== Text ==
We cannot do it this way because we must use copy_to_user() to return fd
via ioctl(), and since copy_to_user() may fail, we must do it prior to
fd_install().
Unless there is a specific VFS macro you'd prefer for this
delayed-install pattern, I do not see any other way to do this but
maintain the get_unused_fd_flags() -> copy_to_user() -> fd_install() to
prevent the fd being leaked into the process's table.
>
> > {
> > - char name_buf[128];
> > + char name_buf[LIVEUPDATE_SESSION_NAME_LENGTH + 1];
> > struct file *file;
> >
> > lockdep_assert_held(&session->mutex);
> > - snprintf(name_buf, sizeof(name_buf), "[luo_session] %s", session->name);
> > - file = anon_inode_getfile(name_buf, &luo_session_fops, session, O_RDWR);
> > - if (IS_ERR(file))
> > +
> > + ihold(luo_session_inode);
>
> Right, you're now sharing the same inode among all luo sessions. So
> you've gained the ability to recognize luo inodes via fstatfs() but you
> still can't compare two luo session file descriptors for equality using
> stat() which is a major win and if you're doing this work anyway, let's
Luca, is there a specific use case in userspace where we need to compare
LUO sessions for equality?
Christian's proposed solution of using unique inodes provides a standard
VFS interface, but it introduces some memory overhead and, more
importantly, a performance overhead due to the extra metadata
allocations required during the performance-critical kexec blackout
window.
I do not mind adding it, but I want to verify if this equality check is
actually needed for your userspace agents, once we extend this, there is
no way back.
> just go the extra step. You can mostly mirror pidfs and it's not
> difficult:
>
> // unique inode numbers for the lifetime of the system instead of using
> // the shared ino allocator that can overflow
>
> DEFINE_COOKIE(luo_session_cookie);
>
> static u64 luo_alloc_ino(void)

== Record list ==
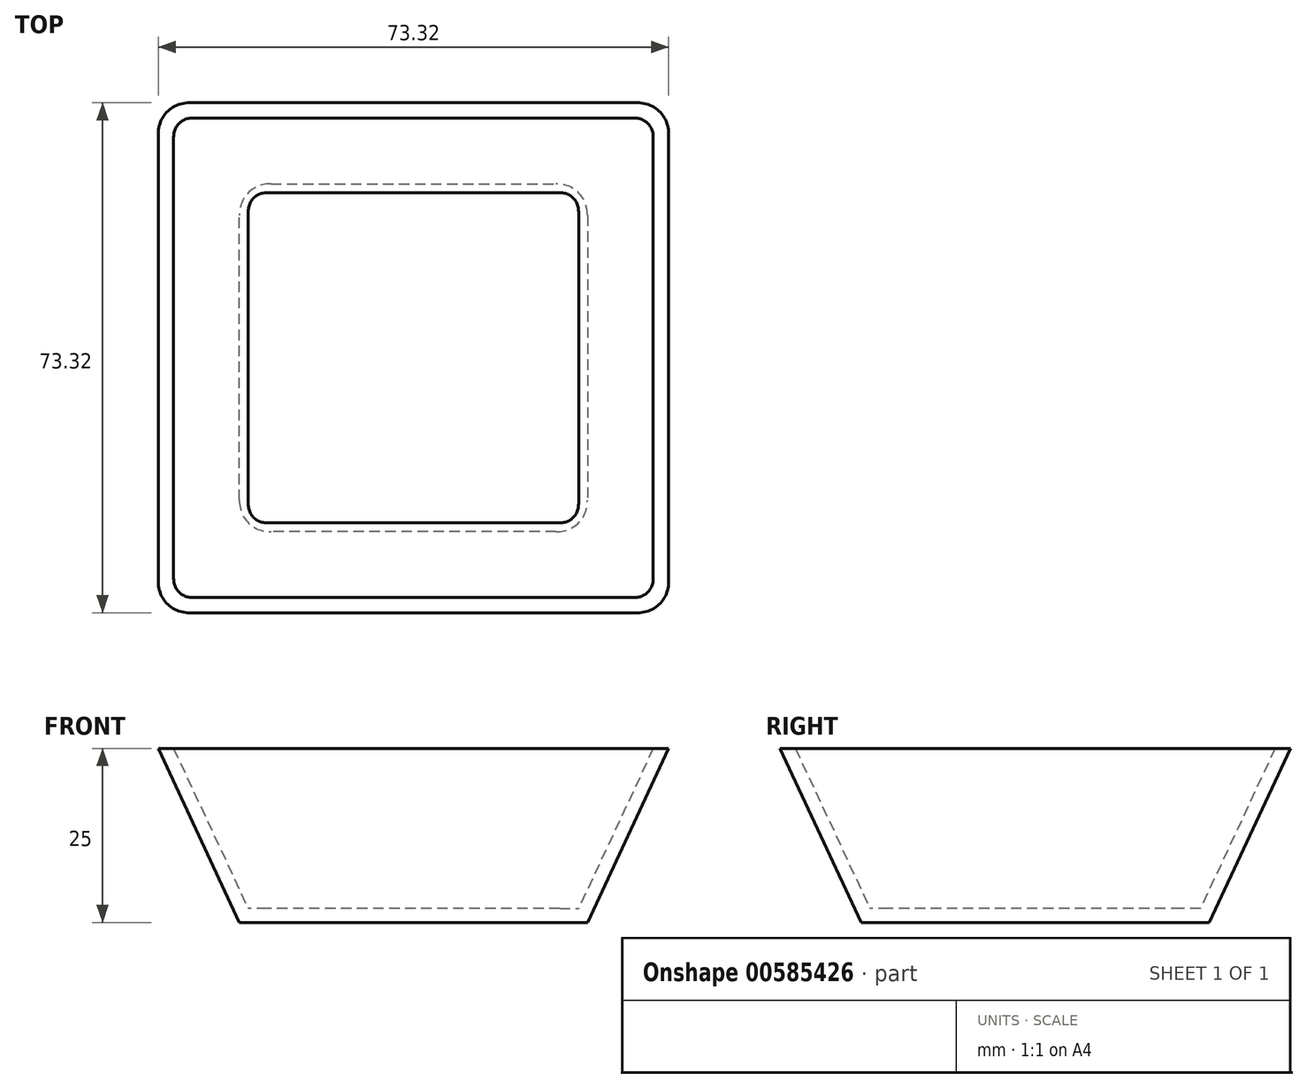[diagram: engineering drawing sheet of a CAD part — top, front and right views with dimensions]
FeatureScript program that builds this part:
annotation { "Feature Type Name" : "Feature", "Feature Type Description" : "" }
export const myFeature = defineFeature(function(context is Context, id is Id, definition is map)
    precondition{}
    {
        {
            var Q0;
            Q0=qCreatedBy(makeId("Top.planeOp"),FACE);
            var sketch = newSketch(context, id + "F0", { "sketchPlane" : qUnion([Q0])});
            skLineSegment(sketch, "E0.bottom", {"start": v(25, -25) * mm, "end": v(-25, -25) * mm});
            skLineSegment(sketch, "E0.top", {"start": v(25, 25) * mm, "end": v(-25, 25) * mm});
            skLineSegment(sketch, "E0.left", {"start": v(25, -25) * mm, "end": v(25, 25) * mm});
            skLineSegment(sketch, "E0.right", {"start": v(-25, -25) * mm, "end": v(-25, 25) * mm});
            skPoint(sketch, "E0.middle", {"position": v(0, 0) * mm});
            skSolve(sketch);
        }
        {
            var Q0;
            Q0=makeQuery(id+"F0.imprint","IMPRINT",FACE,{"disambiguationData":[TD([[makeQuery(id+"F0.imprint","IMPRINT",EDGE,{"derivedFrom":sQuery(id+"F0.wireOp",EDGE,"E0.bottom")}),-1.0]])]});
            extrude(context, id + "F1", {"entities" : qUnion([Q0]), "depth" : 25 * mm, "offsetDistance" : 25 * mm, "hasDraft" : true, "draftAngle" : 25 * degree});
        }
        {
            var Q0;
            Q0=makeQuery(id+"F1.opExtrude","SWEPT_EDGE",EDGE,{"disambiguationData":[OSD([sQuery(id+"F0.wireOp",EDGE,"E0.bottom"),sQuery(id+"F0.wireOp",EDGE,"E0.right")])]});
            var Q1;
            Q1=makeQuery(id+"F1.opExtrude","SWEPT_EDGE",EDGE,{"disambiguationData":[OSD([sQuery(id+"F0.wireOp",EDGE,"E0.top"),sQuery(id+"F0.wireOp",EDGE,"E0.right")])]});
            var Q2;
            Q2=makeQuery(id+"F1.opExtrude","SWEPT_EDGE",EDGE,{"disambiguationData":[OSD([sQuery(id+"F0.wireOp",EDGE,"E0.bottom"),sQuery(id+"F0.wireOp",EDGE,"E0.left")])]});
            var Q3;
            Q3=makeQuery(id+"F1.opExtrude","SWEPT_EDGE",EDGE,{"disambiguationData":[OSD([sQuery(id+"F0.wireOp",EDGE,"E0.top"),sQuery(id+"F0.wireOp",EDGE,"E0.left")])]});
            fillet(context, id + "F2", {"entities" : qUnion([Q0, Q1, Q2, Q3]), "radius" : 5 * mm, "tangentPropagation" : true, "allowEdgeOverflow" : false});
        }
        {
            var Q0;
            Q0=makeQuery(id+"F1.opExtrude","CAP_FACE",FACE,{"disambiguationData":[OSD([sQuery(id+"F0.wireOp",EDGE,"E0.bottom"),sQuery(id+"F0.wireOp",EDGE,"E0.top"),sQuery(id+"F0.wireOp",EDGE,"E0.left"),sQuery(id+"F0.wireOp",EDGE,"E0.right")])],"isStart":false});
            shell(context, id + "F3", {"entities" : qUnion([Q0]), "thickness" : 2 * mm});
        }
        {
            var Q0;
            Q0=makeQuery(id+"F3.opShell","OFFSET_FACE",FACE,{"disambiguationData":[OSD([sQuery(id+"F0.wireOp",EDGE,"E0.bottom"),sQuery(id+"F0.wireOp",EDGE,"E0.top"),sQuery(id+"F0.wireOp",EDGE,"E0.left"),sQuery(id+"F0.wireOp",EDGE,"E0.right")])]});
            var sketch = newSketch(context, id + "F4", { "sketchPlane" : qUnion([Q0])});
            skCircle(sketch, "E1", {"center": v(0, 0) * mm, "radius": 22 * mm});
            skSolve(sketch);
        }
        {
            var Q0;
            Q0=sQuery(id+"F4.wireOp",EDGE,"E1");
            extrude(context, id + "F5", {"bodyType" : ToolBodyType.SURFACE, "surfaceEntities" : qUnion([Q0]), "depth" : 1.5 * mm, "offsetDistance" : 25 * mm});
        }
    });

== Stated problem A ==
In the LUO session discussion, what two kinds of overhead does the proposal of unique inodes bring?
== Stated problem B ==
Write the next part of the LUO session discussion, picking up after its final line.
None of the entries are needed here.

== Written answer A ==
Memory overhead and performance overhead from the extra metadata allocations during the kexec blackout window.

== Written answer B ==
> {
> u64 ino;
>
> preempt_disable();
> ino = gen_cookie_next(&luo_ino_cookie);
> preempt_enable();
>
> VFS_WARN_ON_ONCE(ino < 1);
> return ino;
> }
>
> static struct inode *luo_new_inode()
> {
> inode = new_inode_pseudo(sb);
>
> inode->i_flags |= S_IMMUTABLE;
> inode->i_mode |= S_IRWXU;
> inode->i_flags |= S_PRIVATE | S_ANON_INODE;
> simple_inode_init_ts(inode);
>
> inode->i_op = &luo_session_inode_operations;
> // Make sure to leave inode->i_fop unset so it luo fds cannot be reopened via procfs
>
> // Unique 64-bit inode. On 32-bit this will obviously be
> // truncated but a) LUO doesn't support 32-bit b) let's declare
> // anyone that wants LUO on 32-bit insane c) who uses more than
> // 32-bit worth of luo sessions d) if that's really something
> // you want to address you can do so later doing the same thing
> // I did for pidfs (see there for context).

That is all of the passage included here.